Thou hast a harlot’s forehead, thou wouldst not blush. (Jr 3,3)

But Esther had a mind that was sorrowful and constrained by fear, because the penitent is worn down with sorrow in contrition, and constrained with fear in confession. Her gracious eyes are bright with the tears she has shed, and she enters through all the doors in order, numbering all her sins just as she has committed them, the sins which like doors bar us from the entrance to eternal life. In confession, the words ‘passing through all the doors in order, she stood before the king’ are very noteworthy. You will not be able to stand before Jesus Christ, if you do not first unlock all the doors. Only then will you be able to show him your face. He himself explains what that face is, when he adds, Let thy voice sound in my ears, for thy voice is sweet.
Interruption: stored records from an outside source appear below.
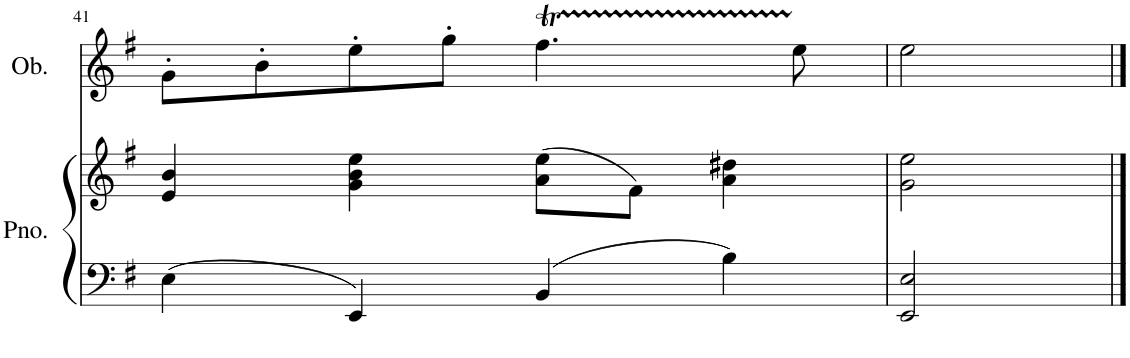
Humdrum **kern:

**kern	**kern	**kern
*part2	*part2	*part1
*staff3	*staff2	*staff1
*I"Piano	*	*I"Oboe
*I'Pno.	*	*I'Ob.
!!LO:PB:g=z
*clefF4	*clefG2	*clefG2
*k[f#]	*k[f#]	*k[f#]
*M4/4	*M4/4	*M4/4
=41	=41	=41
4E\	4e/ 4b/	8g'\L
.	.	8b'\
4EE/	4g\ 4b\ 4ee\	8ee'\
.	.	8gg'\J
4BB/	(8a\ 8ee\L	4.ff#t\
.	8f#\J)	.
4B\	4a\ 4dd#X\	.
.	.	8ee\
=42	=42	=42
2EE/ 2E/	2g\ 2ee\	2ee\
==	==	==
*-	*-	*-
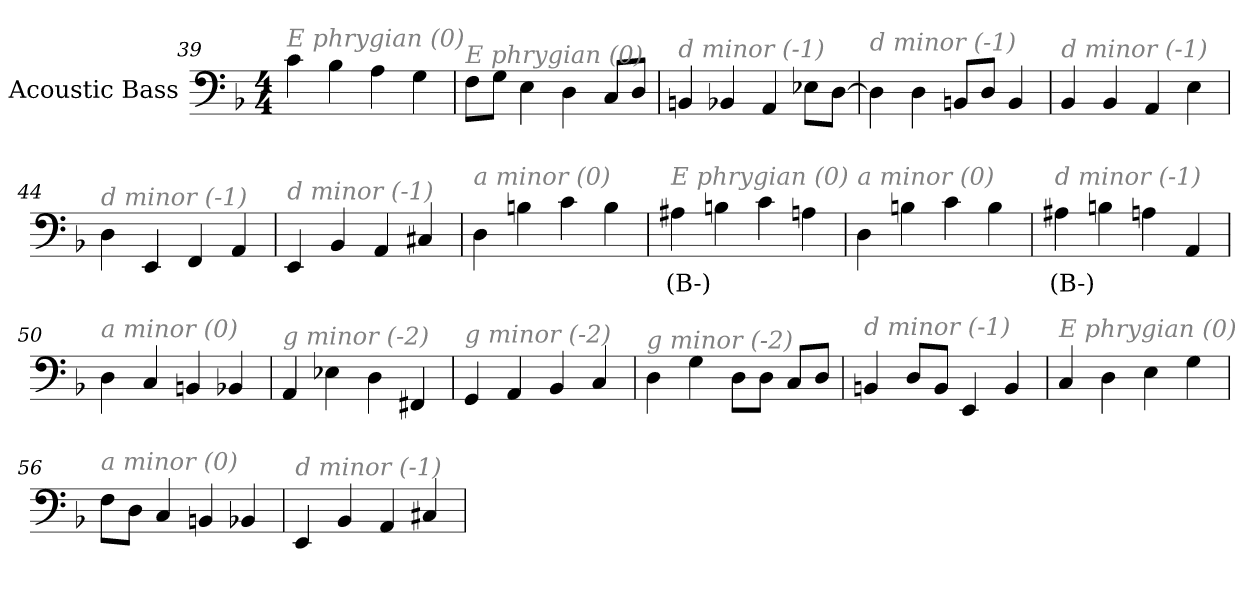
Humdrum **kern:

**kern	**text
*part1	*part1
*staff1	*staff1
*I"Acoustic Bass	*
*clefF4	*
*ITrd7c12	*
*k[b-]	*
*F:	*
*M4/4	*
=39	=39
!LO:TX:i:color=#808080:t=E phrygian (0)	!
4C	.
4BB-	.
4AA	.
4GG	.
=40	=40
!LO:TX:i:color=#808080:t=E phrygian (0)	!
8FFL	.
8GGJ	.
4EE	.
4DD	.
8CCL	.
8DDJ	.
=41	=41
!LO:TX:i:color=#808080:t=d minor (-1)	!
4BBBn	.
4BBB-X	.
4AAA	.
8EE-XL	.
[8DDJ	.
=42	=42
!LO:TX:i:color=#808080:t=d minor (-1)	!
4DD]	.
4DD	.
8BBBnL	.
8DDJ	.
4BBB	.
=43	=43
!LO:TX:i:color=#808080:t=d minor (-1)	!
4BBB-	.
4BBB-	.
4AAA	.
4EE	.
=44	=44
!LO:TX:i:color=#808080:t=d minor (-1)	!
4DD	.
4EEE	.
4FFF	.
4AAA	.
=45	=45
!LO:TX:i:color=#808080:t=d minor (-1)	!
4EEE	.
4BBB-	.
4AAA	.
4CC#X	.
=46	=46
!LO:TX:i:color=#808080:t=a minor (0)	!
4DD	.
4BBn	.
4C	.
4BB	.
=47	=47
!LO:TX:i:color=#808080:t=E phrygian (0)	!
4AA#Xi	(B-)
4BBn	.
4C	.
4AA	.
=48	=48
!LO:TX:i:color=#808080:t=a minor (0)	!
4DD	.
4BBn	.
4C	.
4BB	.
=49	=49
!LO:TX:i:color=#808080:t=d minor (-1)	!
4AA#Xi	(B-)
4BBn	.
4AA	.
4AAA	.
=50	=50
!LO:TX:i:color=#808080:t=a minor (0)	!
4DD	.
4CC	.
4BBBn	.
4BBB-X	.
=51	=51
!LO:TX:i:color=#808080:t=g minor (-2)	!
4AAA	.
4EE-X	.
4DD	.
4FFF#X	.
=52	=52
!LO:TX:i:color=#808080:t=g minor (-2)	!
4GGG	.
4AAA	.
4BBB-	.
4CC	.
=53	=53
!LO:TX:i:color=#808080:t=g minor (-2)	!
4DD	.
4GG	.
8DDL	.
8DDJ	.
8CCL	.
8DDJ	.
=54	=54
!LO:TX:i:color=#808080:t=d minor (-1)	!
4BBBn	.
8DDL	.
8BBBJ	.
4EEE	.
4BBB	.
=55	=55
!LO:TX:i:color=#808080:t=E phrygian (0)	!
4CC	.
4DD	.
4EE	.
4GG	.
=56	=56
!LO:TX:i:color=#808080:t=a minor (0)	!
8FFL	.
8DDJ	.
4CC	.
4BBBn	.
4BBB-X	.
=57	=57
!LO:TX:i:color=#808080:t=d minor (-1)	!
4EEE	.
4BBB-	.
4AAA	.
4CC#X	.
=	=
*-	*-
The Bridegroom delights to hear the melody of confession, with his loving ears. Notice that he says, ‘voice’. There is ‘voice’ when the tongue strikes the air, to express the intention of the mind. There is true confession when sin is ‘struck’ or rebuked, showing what is hidden within. It is appropriate, the, to say ‘show yourselves’. Do it yourself, not through others. Because you have sinned in yourself and by yourself, you should show yourself by yourself.

There follows, to the priests. Because they enjoin penance, they represent satisfaction. These words clearly show that sinners should show themselves to priests in confession, to whom is committed authority to bind and loose.

There follows: And as they went, they were cured. See how great God’s mercy is; he cleanses souls from sin by contrition alone, as long as they have a firm intention to confess. There is a concordance in Job to these three words, where the Lord says to the friends:

Take unto you therefore seven oxen and seven rams, and go to my servant Job, and offer for yourselves a holocaust. (Jb 42,8)

The ox and the ram denote the neck and horns of pride. If anyone slays these in himself, he drives all vices from himself, indicated by the word ‘seven’. The Lord says ‘go’ in the Gospel, and also in Job. In the former he says, ‘show’, in the latter, ‘offer’. In the former, ‘to the priests’, in the latter, ‘to my servant Job’.

14. The second part of the Epistle is concordant to this second clause:

Now the works of the flesh are manifest, which are

fornication (the killing of beauty),

uncleanness (which consists in pollution of mind, even without action), luxury (excess in food and drink),

avarice (the service of idols (cf. Col 3,5); the avaricious man is avid for gold),

witchcrafts (poisoning, which gets into the bloodstream, and cannot harm unless it reaches the blood, because poison is cold and the fiery soul flees from it. ‘Poisons’ mean the suggestions of the devil and the flatteries of sinners, which cannot hurt us unless the reach the ‘blood’, the consent of the soul),

enmities (which continue),

contentions (in words),

emulations (when two people are after the same thing),

wraths (sudden storms of the soul),

quarrels (leading to angry blows),

dissensions (when parties arise in the Church),

sects (heresies which cut it in pieces),

envies (of others’ goods),

murders, drunkenness, revellings. (Ga 5,19-21)

From all these, leprosy arises in the soul, infecting it and driving it from the community of the saints.

We ask you then, Lord Jesus Christ, to cleanse us from the leprosy of sin, so that being clean we may re-enter the congregation of the saints, and be able to go up with you to the heavenly Jerusalem. Grant this, you who are blessed for ever and ever. Amen.